One of the first times I became aware of Catcher in the Rye was back in junior high school when the Coolest Kid In The School -- imagine a combination of Draco Malfoy and James Dean -- was reading it. When a few of us asked him to tell us about it, he simply gave us a disdainful look which seemed to say, "There is no way I can explain to you losers the profundities contained in this novel."

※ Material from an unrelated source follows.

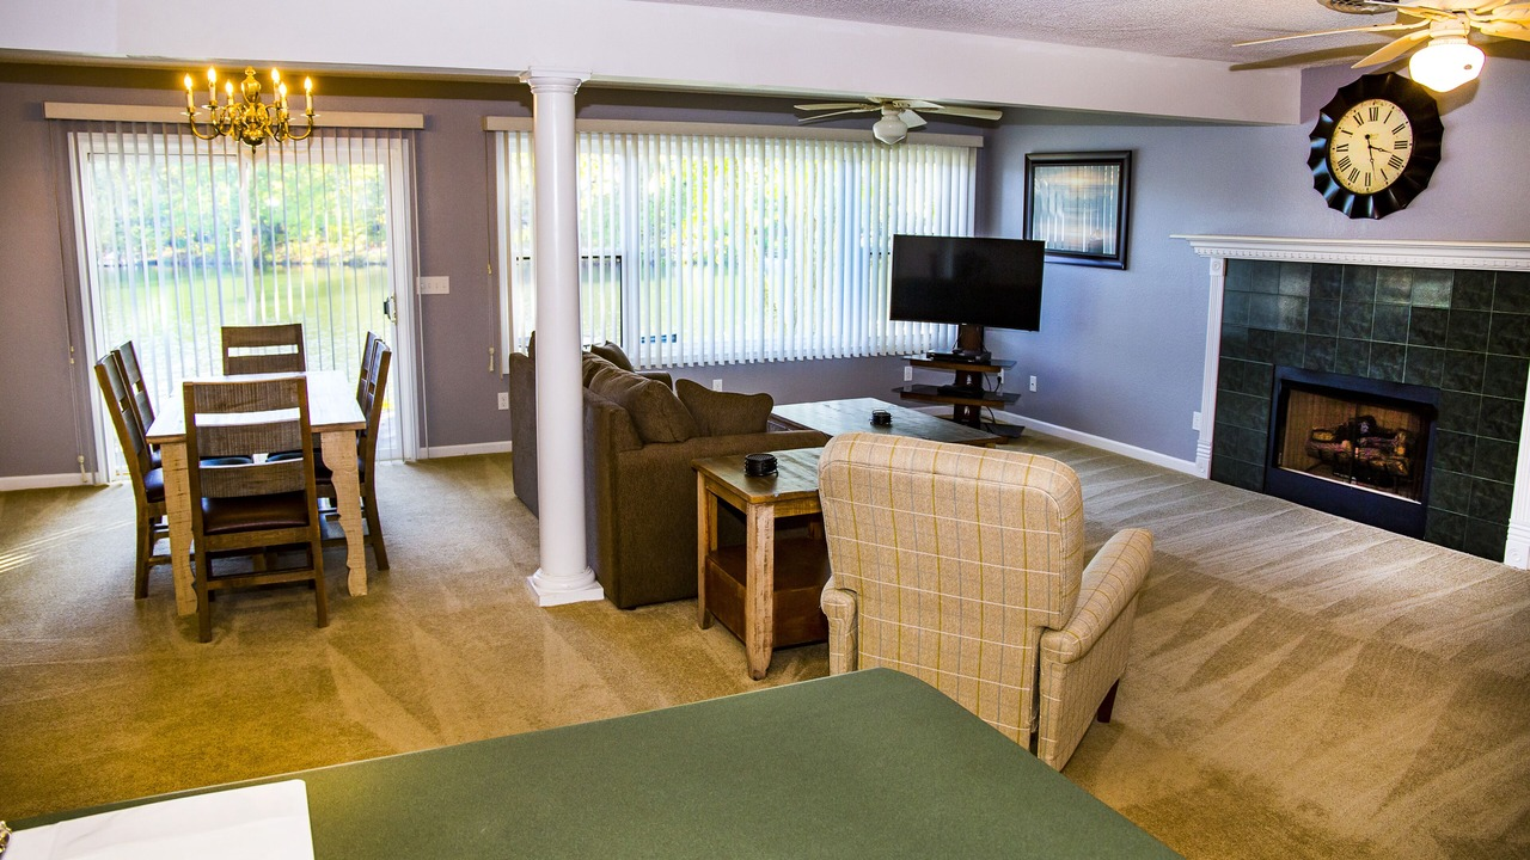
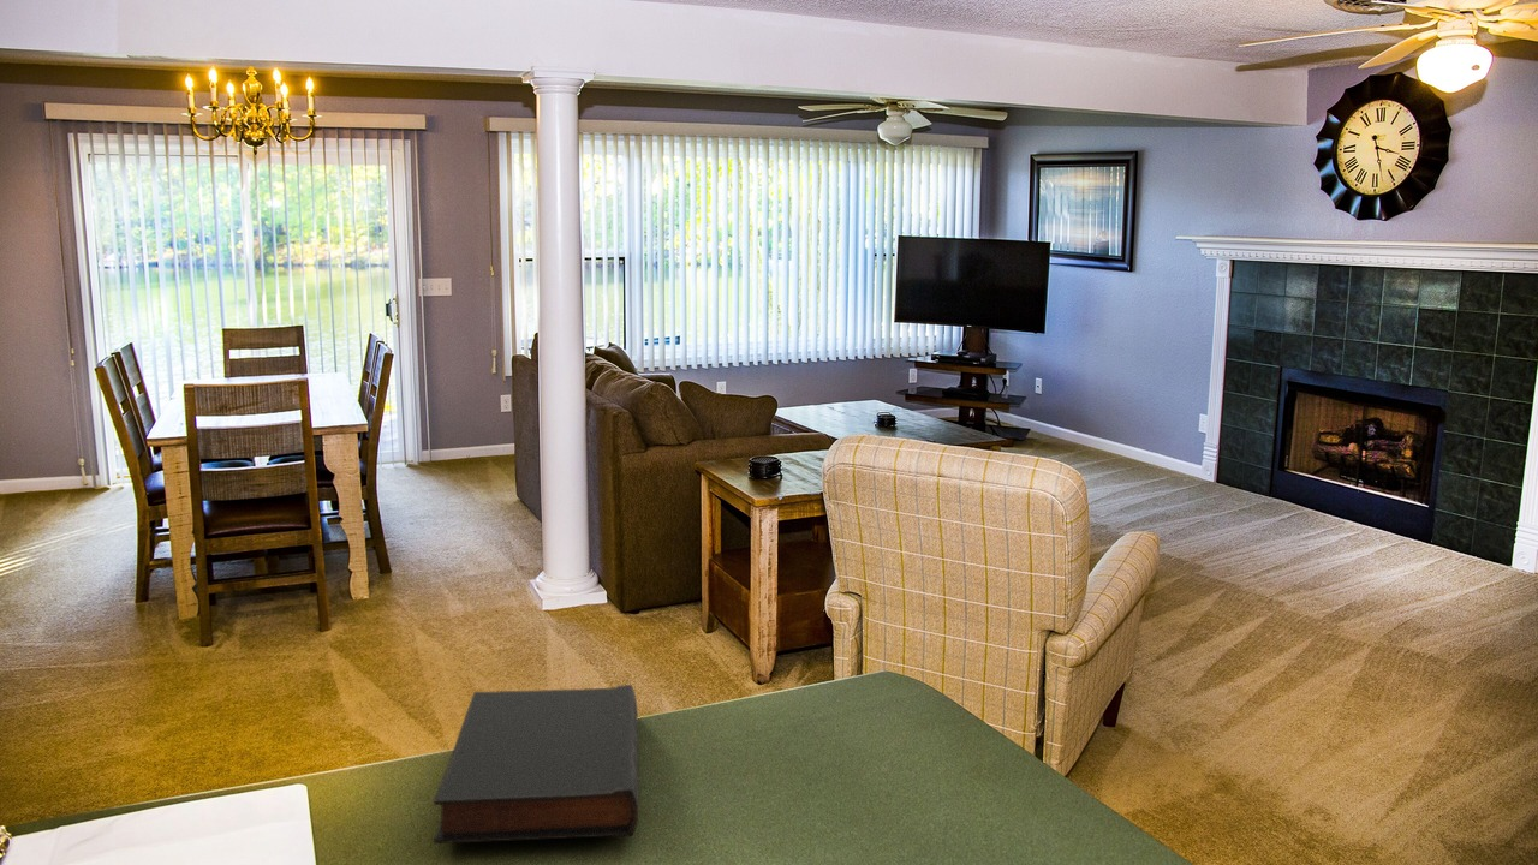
+ book [433,684,640,845]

Times seemed to have changed. Catcher is back in the news because last week a judge issued a temporarily injunction preventing the publication in this country of an unauthorized sequel by a Swedish writer who goes by the name of J. D. California. This event led to an article in the New York Times by Jennifer Schuessler suggesting that modern teenagers, who often have to deal with J. D. Salinger's book as assigned reading, find the misadventures of Holden Caulfield, the novel's teenage protagonist, to be, well, "phony" (to use one of Holden's favorite words). It's evidently difficult for today's adolescents to identify with a disenchanted prep school kid who runs away to New York City trying to find some way of living that doesn't require compromises with either the shallowness of his school or the conformity of the adult world. Says Schuessler: "Today's pop culture heroes, it seems, are the nerds who conquer the world -- like Harry [Potter], -- not the beautiful losers who reject it." Or, as one 15-year-old told her, "Oh, we all hated Holden in my class. We just wanted to tell him, 'Shut up and take your Prozac.'"
By the way, I don't know what ever happened to that Coolest Kid In The School who was such a Holden Caulfield fan. He probably ended up as an investment banker with Goldman Sachs and is now living off a $100 million buyout bonus. What a loser.